Williams becomes the focus of this release after that interview. The next feature is a sorta documentary on Williams and his Hollywood career called Hollywood’s Tennessee and The Fugitive Kind, running 27-minutes and featuring historians Robert Bray and R. Barton Palmer, co-authors of the book Hollywood’s Tennessee. It begins with the two, recorded separately, talking about Williams’ early career, his examination of “social ills” and how his plays were accepted. They then get into his desire to have his plays filmed (so that they live on forever) and his move to Hollywood, which was easy since his name had become bankable. It wasn’t exactly all rosy at first starting with the adaptation of The Glass Menagerie, which he considered a laughable disaster, but it improved after that. They cover some of the adaptations, how the films based on his work were able to change the production code, and then focus primarily on The Fugitive Kind. From here they give a brief history of the play it’s based on, first called Battle of Angels which was eventually reworked into the play Orpheus Descending, and then the two get into the mythologies and how they’re presented (or more correctly not presented) in the film. It’s an interesting piece, certainly worth viewing, though I actually wish that they spent as much time on each of the films as they did with The Fugitive Kind, though since this is ultimately the DVD for that film, it isn’t much of a surprise that this is the case.

And finally, probably the most intriguing supplement on here (and certainly makes the edition worthwhile) is Three Films by Tennessee Williams, a live television production directed by Lumet in 1958 for the Kraft Television Theatre. The plays included here are Moony’s Kid Don’t Cry starring Ben Gazarra and Lee Grant, The Last of My Solid Gold Watches starring Thomas Chalmers, Gene Saks, and Alonso Bosan, and then This Property is Condemned starring Zina Bethune and Martin Huston. It’s an excellent inclusion and easily the best feature on here, and though I’m still not sure what to make of Gazarra’s performance in the first play (which is really “stagey”) I did enjoy them all. The transfer is so-so since the plays were recorded using the kinescope process, which consists of a film camera recording the production off of a TV monitor. Still, considering this, they do look pretty good. Williams himself does introductions for the plays but I especially liked that Criterion kept the final bit which is an ad for Kraft, claiming that it is better to “buy by brand names.” The feature runs 55-minutes and has been divided into 5 chapters.

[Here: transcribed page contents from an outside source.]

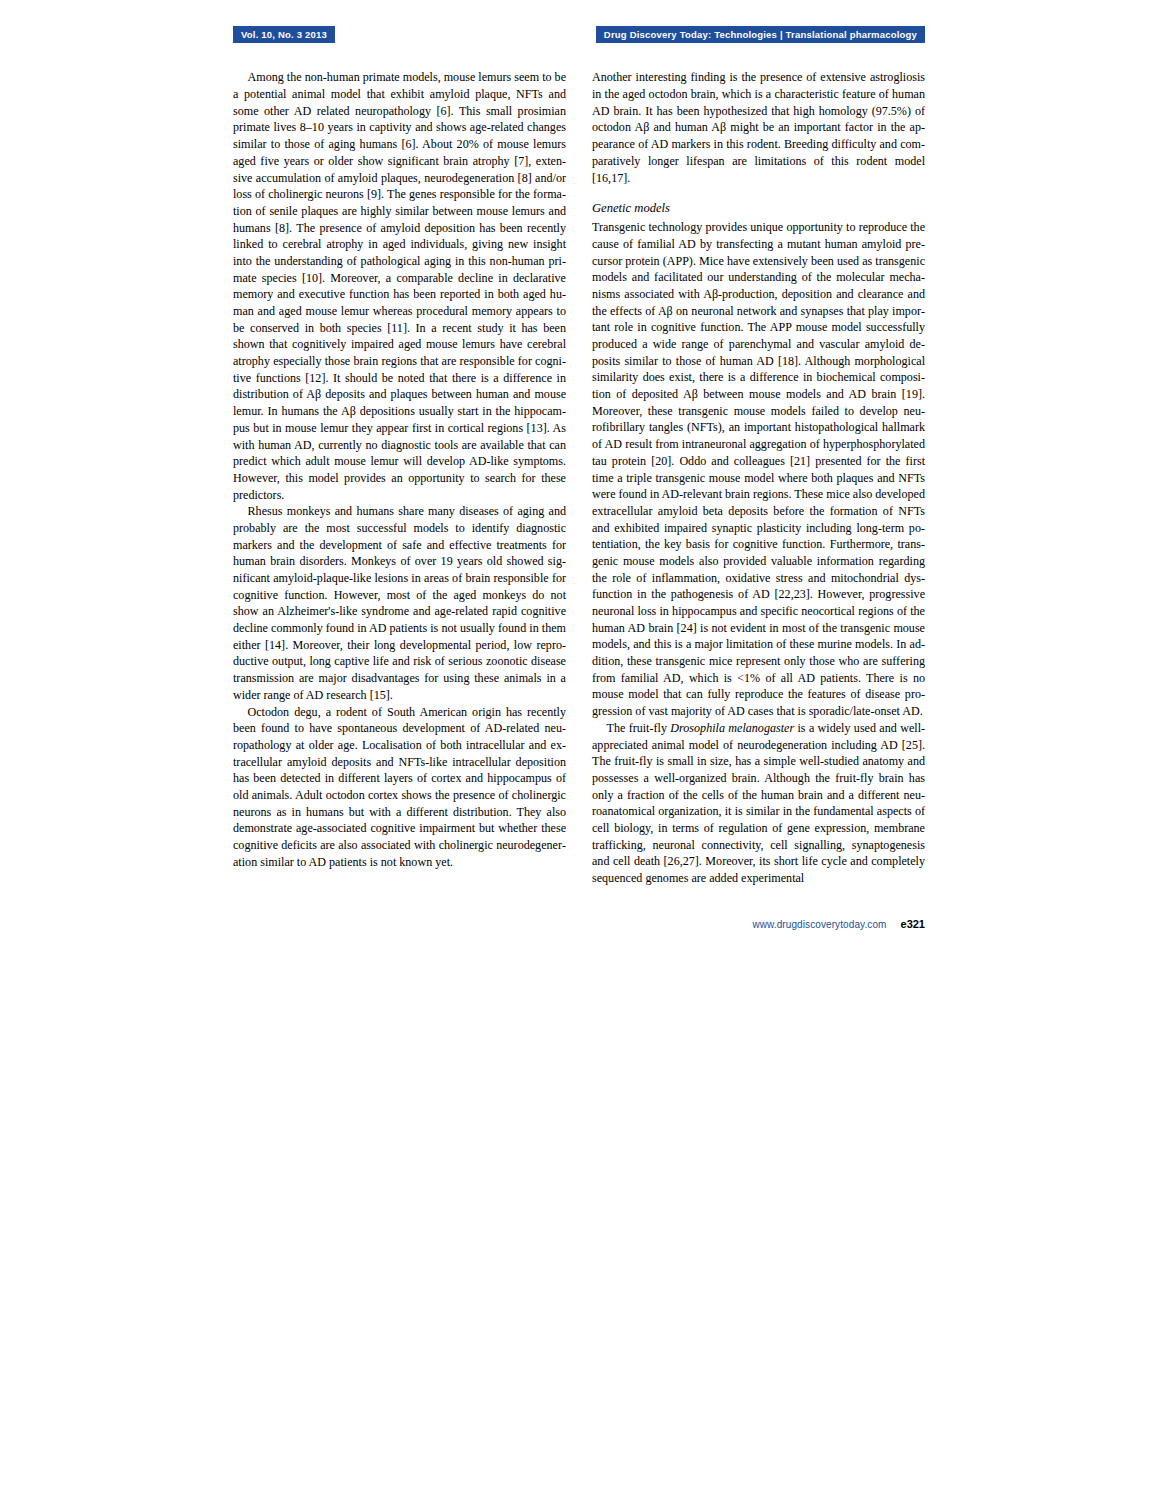Vol. 10, No. 3 2013
Drug Discovery Today: Technologies | Translational pharmacology
Among the non-human primate models, mouse lemurs seem to be a potential animal model that exhibit amyloid plaque, NFTs and some other AD related neuropathology [6]. This small prosimian primate lives 8–10 years in captivity and shows age-related changes similar to those of aging humans [6]. About 20% of mouse lemurs aged five years or older show significant brain atrophy [7], extensive accumulation of amyloid plaques, neurodegeneration [8] and/or loss of cholinergic neurons [9]. The genes responsible for the formation of senile plaques are highly similar between mouse lemurs and humans [8]. The presence of amyloid deposition has been recently linked to cerebral atrophy in aged individuals, giving new insight into the understanding of pathological aging in this non-human primate species [10]. Moreover, a comparable decline in declarative memory and executive function has been reported in both aged human and aged mouse lemur whereas procedural memory appears to be conserved in both species [11]. In a recent study it has been shown that cognitively impaired aged mouse lemurs have cerebral atrophy especially those brain regions that are responsible for cognitive functions [12]. It should be noted that there is a difference in distribution of Aβ deposits and plaques between human and mouse lemur. In humans the Aβ depositions usually start in the hippocampus but in mouse lemur they appear first in cortical regions [13]. As with human AD, currently no diagnostic tools are available that can predict which adult mouse lemur will develop AD-like symptoms. However, this model provides an opportunity to search for these predictors.
Rhesus monkeys and humans share many diseases of aging and probably are the most successful models to identify diagnostic markers and the development of safe and effective treatments for human brain disorders. Monkeys of over 19 years old showed significant amyloid-plaque-like lesions in areas of brain responsible for cognitive function. However, most of the aged monkeys do not show an Alzheimer's-like syndrome and age-related rapid cognitive decline commonly found in AD patients is not usually found in them either [14]. Moreover, their long developmental period, low reproductive output, long captive life and risk of serious zoonotic disease transmission are major disadvantages for using these animals in a wider range of AD research [15].
Octodon degu, a rodent of South American origin has recently been found to have spontaneous development of AD-related neuropathology at older age. Localisation of both intracellular and extracellular amyloid deposits and NFTs-like intracellular deposition has been detected in different layers of cortex and hippocampus of old animals. Adult octodon cortex shows the presence of cholinergic neurons as in humans but with a different distribution. They also demonstrate age-associated cognitive impairment but whether these cognitive deficits are also associated with cholinergic neurodegeneration similar to AD patients is not known yet.
Another interesting finding is the presence of extensive astrogliosis in the aged octodon brain, which is a characteristic feature of human AD brain. It has been hypothesized that high homology (97.5%) of octodon Aβ and human Aβ might be an important factor in the appearance of AD markers in this rodent. Breeding difficulty and comparatively longer lifespan are limitations of this rodent model [16,17].
Genetic models
Transgenic technology provides unique opportunity to reproduce the cause of familial AD by transfecting a mutant human amyloid precursor protein (APP). Mice have extensively been used as transgenic models and facilitated our understanding of the molecular mechanisms associated with Aβ-production, deposition and clearance and the effects of Aβ on neuronal network and synapses that play important role in cognitive function. The APP mouse model successfully produced a wide range of parenchymal and vascular amyloid deposits similar to those of human AD [18]. Although morphological similarity does exist, there is a difference in biochemical composition of deposited Aβ between mouse models and AD brain [19]. Moreover, these transgenic mouse models failed to develop neurofibrillary tangles (NFTs), an important histopathological hallmark of AD result from intraneuronal aggregation of hyperphosphorylated tau protein [20]. Oddo and colleagues [21] presented for the first time a triple transgenic mouse model where both plaques and NFTs were found in AD-relevant brain regions. These mice also developed extracellular amyloid beta deposits before the formation of NFTs and exhibited impaired synaptic plasticity including long-term potentiation, the key basis for cognitive function. Furthermore, transgenic mouse models also provided valuable information regarding the role of inflammation, oxidative stress and mitochondrial dysfunction in the pathogenesis of AD [22,23]. However, progressive neuronal loss in hippocampus and specific neocortical regions of the human AD brain [24] is not evident in most of the transgenic mouse models, and this is a major limitation of these murine models. In addition, these transgenic mice represent only those who are suffering from familial AD, which is <1% of all AD patients. There is no mouse model that can fully reproduce the features of disease progression of vast majority of AD cases that is sporadic/late-onset AD.
The fruit-fly Drosophila melanogaster is a widely used and well-appreciated animal model of neurodegeneration including AD [25]. The fruit-fly is small in size, has a simple well-studied anatomy and possesses a well-organized brain. Although the fruit-fly brain has only a fraction of the cells of the human brain and a different neuroanatomical organization, it is similar in the fundamental aspects of cell biology, in terms of regulation of gene expression, membrane trafficking, neuronal connectivity, cell signalling, synaptogenesis and cell death [26,27]. Moreover, its short life cycle and completely sequenced genomes are added experimental
www.drugdiscoverytoday.com e321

The set then comes with a fairly thin booklet featuring an essay by David Thomson that takes a brief look at Williams work overall, the play Orpheus Descending, which is the basis for The Fugitive Kind, but then settles on focusing on some of the more problematic aspects of the production. A decent read but not great. The middle of the booklet then includes a number of production photos.

I’m surprised Criterion didn’t add anything about Brando considering this is their first title featuring him, though maybe they’re saving that for (hopefully) another release. But what we do get here is all pretty good, the three plays being the best and most interesting supplement on here.

7/10

CLOSING

This would have looked great on Blu-ray so it’s disappointing that it’s not receiving a release on the format, but the DVD still comes off looking very strong and it still looks good upscaled. But the features, specifically the TV production, make this a strong edition. Comes with a high recommendation.